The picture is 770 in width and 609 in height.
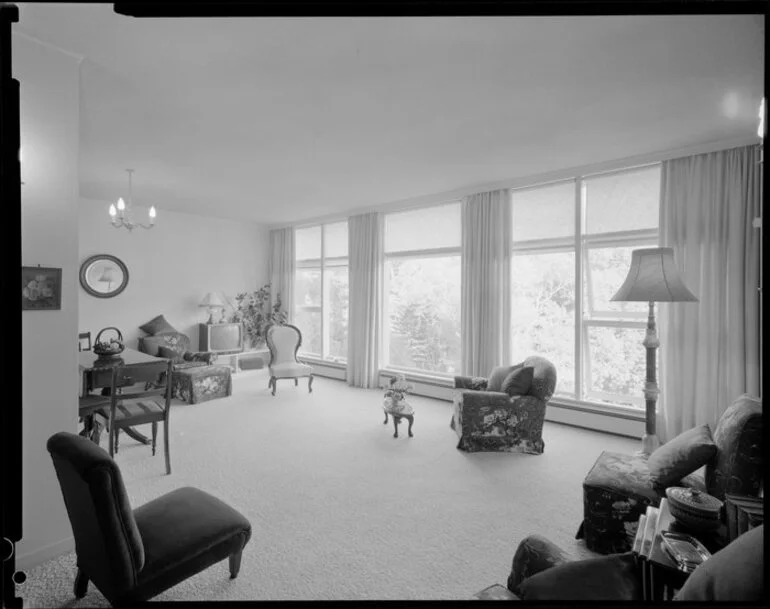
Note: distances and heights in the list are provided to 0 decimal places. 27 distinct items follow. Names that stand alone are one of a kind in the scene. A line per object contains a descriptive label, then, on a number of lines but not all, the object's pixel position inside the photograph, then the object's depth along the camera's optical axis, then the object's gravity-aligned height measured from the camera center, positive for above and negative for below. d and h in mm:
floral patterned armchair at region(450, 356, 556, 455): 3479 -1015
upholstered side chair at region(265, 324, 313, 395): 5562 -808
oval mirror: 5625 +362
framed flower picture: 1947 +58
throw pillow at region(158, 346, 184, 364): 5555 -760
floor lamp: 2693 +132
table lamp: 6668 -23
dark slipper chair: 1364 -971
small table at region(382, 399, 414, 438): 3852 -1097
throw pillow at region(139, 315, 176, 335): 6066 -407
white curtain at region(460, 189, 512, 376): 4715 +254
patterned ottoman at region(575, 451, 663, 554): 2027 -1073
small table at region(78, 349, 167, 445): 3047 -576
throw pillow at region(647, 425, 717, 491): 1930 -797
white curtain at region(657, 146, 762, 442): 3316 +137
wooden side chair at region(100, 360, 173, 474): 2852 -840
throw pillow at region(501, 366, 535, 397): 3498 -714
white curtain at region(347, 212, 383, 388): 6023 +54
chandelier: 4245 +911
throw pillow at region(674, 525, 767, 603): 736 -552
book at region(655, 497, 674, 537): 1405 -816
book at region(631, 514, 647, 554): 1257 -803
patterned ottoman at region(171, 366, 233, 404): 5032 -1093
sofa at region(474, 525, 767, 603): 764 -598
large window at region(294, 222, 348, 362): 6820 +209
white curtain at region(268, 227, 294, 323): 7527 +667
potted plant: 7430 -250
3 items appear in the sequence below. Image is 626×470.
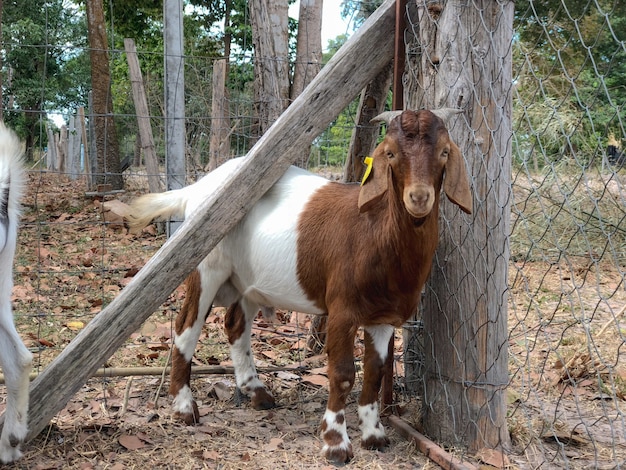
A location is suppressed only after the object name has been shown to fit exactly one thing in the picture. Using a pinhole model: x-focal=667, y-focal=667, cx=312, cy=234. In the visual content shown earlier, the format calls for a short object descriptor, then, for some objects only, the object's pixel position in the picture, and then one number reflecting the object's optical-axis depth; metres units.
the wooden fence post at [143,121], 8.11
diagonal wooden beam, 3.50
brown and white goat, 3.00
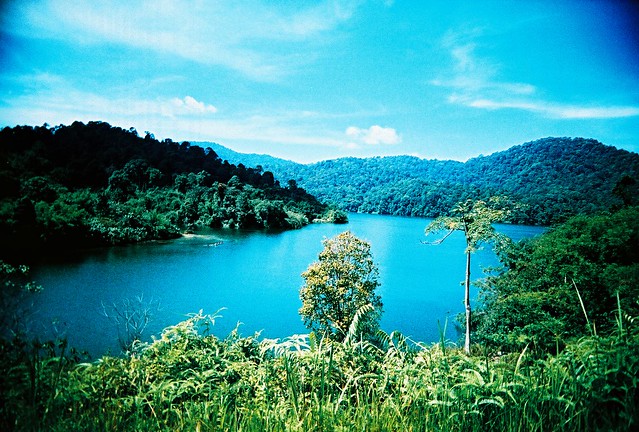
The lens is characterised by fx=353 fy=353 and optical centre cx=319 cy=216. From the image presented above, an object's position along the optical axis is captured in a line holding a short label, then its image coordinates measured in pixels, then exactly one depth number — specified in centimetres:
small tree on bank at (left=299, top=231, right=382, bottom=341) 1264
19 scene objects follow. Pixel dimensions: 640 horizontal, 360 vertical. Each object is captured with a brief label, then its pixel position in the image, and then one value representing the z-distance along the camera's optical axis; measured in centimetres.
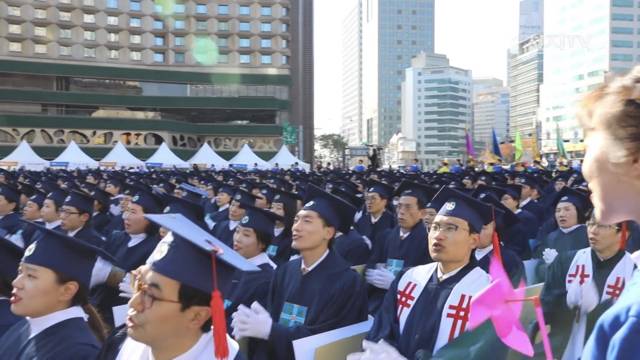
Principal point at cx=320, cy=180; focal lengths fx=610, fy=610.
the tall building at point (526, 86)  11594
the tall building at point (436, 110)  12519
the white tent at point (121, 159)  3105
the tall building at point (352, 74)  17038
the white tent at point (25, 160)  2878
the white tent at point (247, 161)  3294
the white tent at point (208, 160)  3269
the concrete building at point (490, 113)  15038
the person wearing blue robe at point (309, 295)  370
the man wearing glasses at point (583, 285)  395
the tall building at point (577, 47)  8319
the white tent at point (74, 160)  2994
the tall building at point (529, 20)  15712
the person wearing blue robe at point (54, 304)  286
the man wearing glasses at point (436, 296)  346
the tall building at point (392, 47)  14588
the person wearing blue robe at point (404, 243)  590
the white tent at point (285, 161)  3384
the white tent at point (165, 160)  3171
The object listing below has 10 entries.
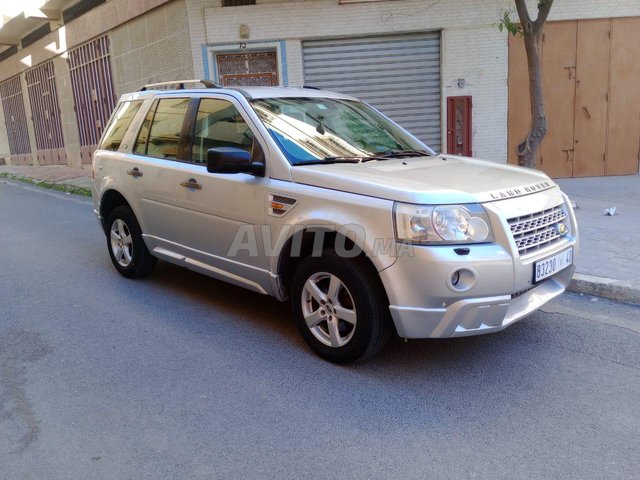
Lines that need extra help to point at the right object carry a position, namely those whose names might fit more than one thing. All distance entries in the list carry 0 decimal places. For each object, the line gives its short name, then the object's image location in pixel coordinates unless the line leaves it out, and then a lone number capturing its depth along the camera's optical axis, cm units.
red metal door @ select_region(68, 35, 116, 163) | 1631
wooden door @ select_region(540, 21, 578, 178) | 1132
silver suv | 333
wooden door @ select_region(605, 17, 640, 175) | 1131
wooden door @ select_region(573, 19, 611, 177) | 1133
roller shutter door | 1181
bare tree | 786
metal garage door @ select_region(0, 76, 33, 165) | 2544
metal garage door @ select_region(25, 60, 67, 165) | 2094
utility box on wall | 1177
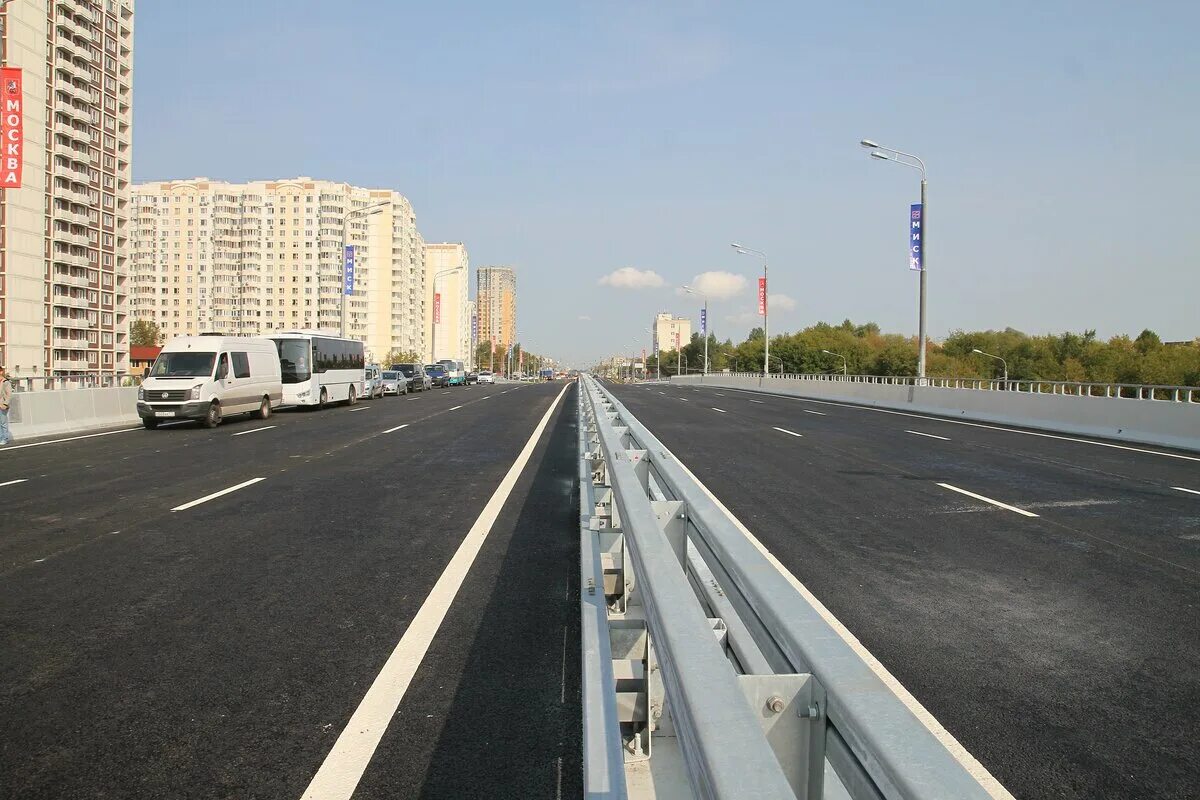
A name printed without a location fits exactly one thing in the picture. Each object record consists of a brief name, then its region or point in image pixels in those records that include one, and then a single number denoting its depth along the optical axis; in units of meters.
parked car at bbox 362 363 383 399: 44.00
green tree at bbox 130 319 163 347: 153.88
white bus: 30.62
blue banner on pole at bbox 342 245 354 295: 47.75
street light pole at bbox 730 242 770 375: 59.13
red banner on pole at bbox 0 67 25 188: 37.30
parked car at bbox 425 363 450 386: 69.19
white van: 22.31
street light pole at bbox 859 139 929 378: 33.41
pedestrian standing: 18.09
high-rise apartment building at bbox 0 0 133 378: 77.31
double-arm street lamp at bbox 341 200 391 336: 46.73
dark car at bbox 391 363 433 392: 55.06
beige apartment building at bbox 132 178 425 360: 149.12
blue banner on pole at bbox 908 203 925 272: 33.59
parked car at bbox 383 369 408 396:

_Action item:_ Reproduce each line of the data containing the word "dark".

_Written response:_
dark slipper chair: 1364 -971
dark car at bbox 391 363 433 392: 55.06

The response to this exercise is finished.